I have two tables. ing_master is a master list of ingredients; pdet is a product table, with an ingredients field formatted as json array.
For each product's ingredient list in pdet, I want to extract all individual ingredients that match a value in the ing_master table.
So far, I've found that JSON_ARRAYAGG()(plus a regexp_replace() to remove line breaks) works to convert the ing_master table into a json array for the comparison, and I've gotten the two tables into the same query via a left join on a fake ID field and grouping on product.
I'm attempting to use json_search to find all the path locations in the pdet ingredients field that match values in the ingredients_master table array, plus json_extract to take those path locations and return the matched ingredients:
SELECT sync_sku,a.ingAll,
json_extract(json_search(JSON_ARRAYAGG(regexp_replace(s.ingName,'\\r','')),'all',a.ingAll),a.ingAll) as ingMatch
FROM pdet a
LEFT JOIN ing_master s
ON s.fakeMatch = 0
GROUP BY a.sync_sku
This query is running without errors, but I'm getting all NULL on the matched ingredients, even for rows where I know there should be an exact match.
pdet
| sync_sku | ingAll |
|---|---|
| 1 | ["potato","lemon"] |
| 2 | ["apple","banana","orange"] |
| 3 | ["potato","banana","orangutan"] |
ing_master
| fakeMatch | ingName |
|---|---|
| 0 | lemon |
| 0 | banana |
| 0 | orange |
| 0 | apple |
query result
| sync_sku | ingAll | ingMatch |
|---|---|---|
| 1 | ["potato","lemon"] | ["lemon"] |
| 2 | ["apple","banana","orange"] | ["apple","banana","orange"] |
| 3 | ["potato","banana","orangutan"] | ["banana"] |
I've been reading through the documentation and while there are a lot of tools and examples for finding and extracting json values with static search keys (I've read through the oft-recommended "how do I extract values from a json array in mariadb or mysql" post a couple times)
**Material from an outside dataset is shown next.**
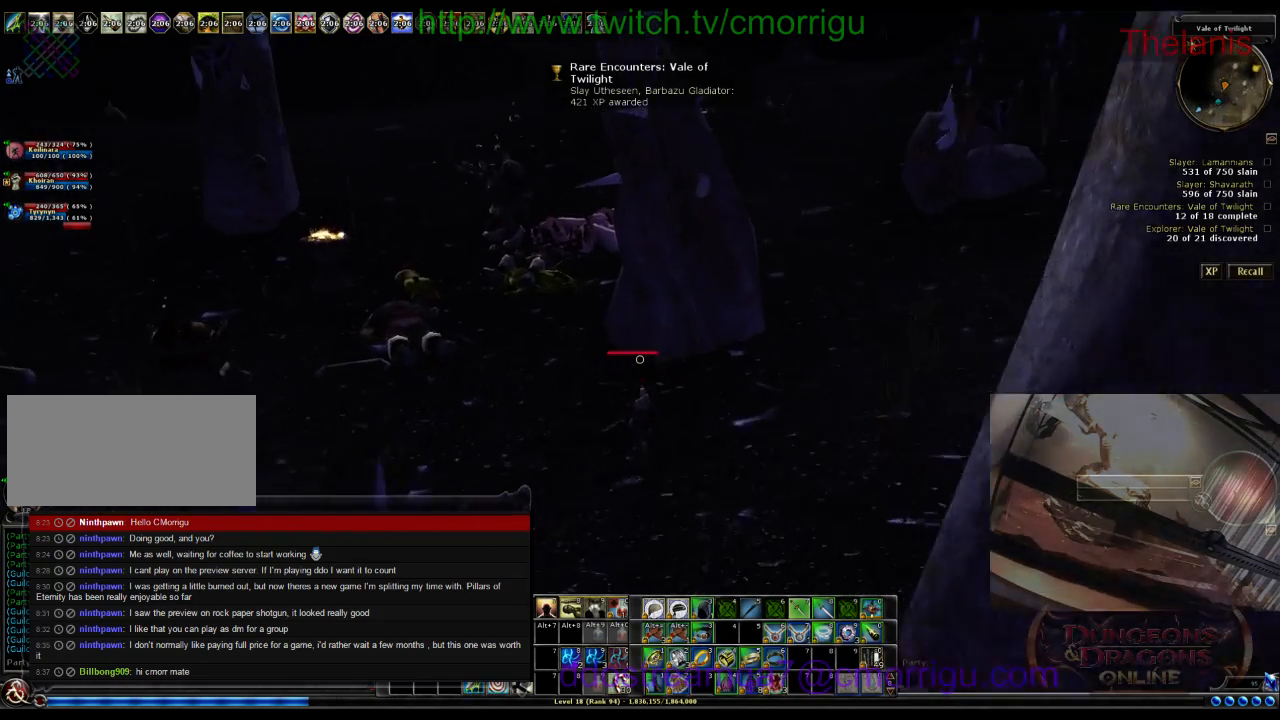
{"keys": ["w"], "events": [[367, "a", "up"]]}
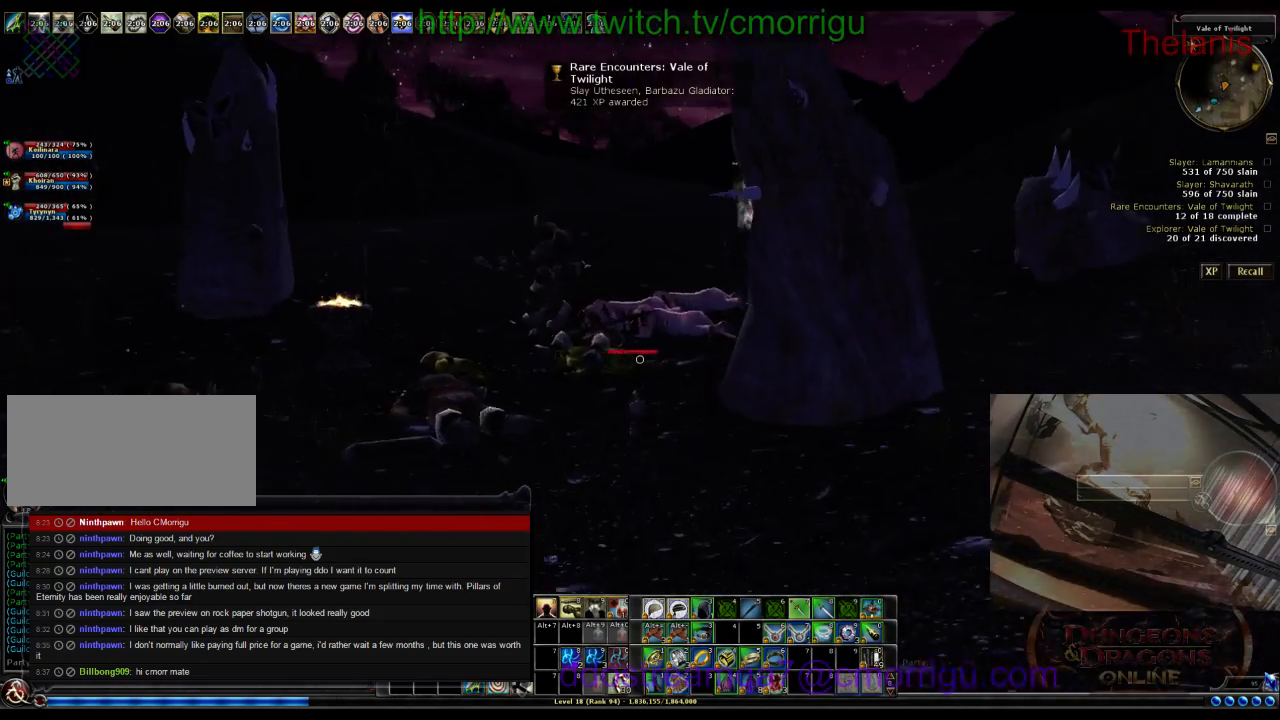
{"keys": ["w"], "events": []}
--I can't find much on extracting matched values between two arrays like this. There's the json_overlaps function, but I don't want a true/false on the field, I want an array of the specific matched values by product.
Is there a way to get the info I need?
To perform well with many rows in ing_master, you'll want an index on ingName and to use json_table to expand the array and join ing_master for each ingredient, then reaggregate:
select sync_sku, json_arrayagg(im.ingName order by ing.order_id) ings
from pdet
cross join
json_table(
pdet.ingAll,
'$[*]' columns (
order_id for ordinality,
ingName varchar(16) path '$'
)
) ing
inner join ing_master im using (ingName)
group by sync_sku
That will lose any rows with no ingredients found. To report them with an empty array, you need a left join of the inner join, and extra code in the select to avoid returning [null]:
select sync_sku, if(count(ingName),json_arrayagg(ingName order by ing.order_id),json_array()) ings
from pdet
left join (
json_table(
pdet.ingAll,
'$[*]' columns (
order_id for ordinality,
ingName varchar(16) path '$'
)
) ing
inner join ing_master im using (ingName)
) on im.ingName is not null
group by sync_sku
Note that MySQL's json_arrayagg doesn't have an order by clause (or limit or distinct) like MariaDB does. And MariaDB doesn't allow it as a window function yet, though MySQL does. Just another example of how they have sometimes implemented the same new feature in excitingly incompatible ways since the fork.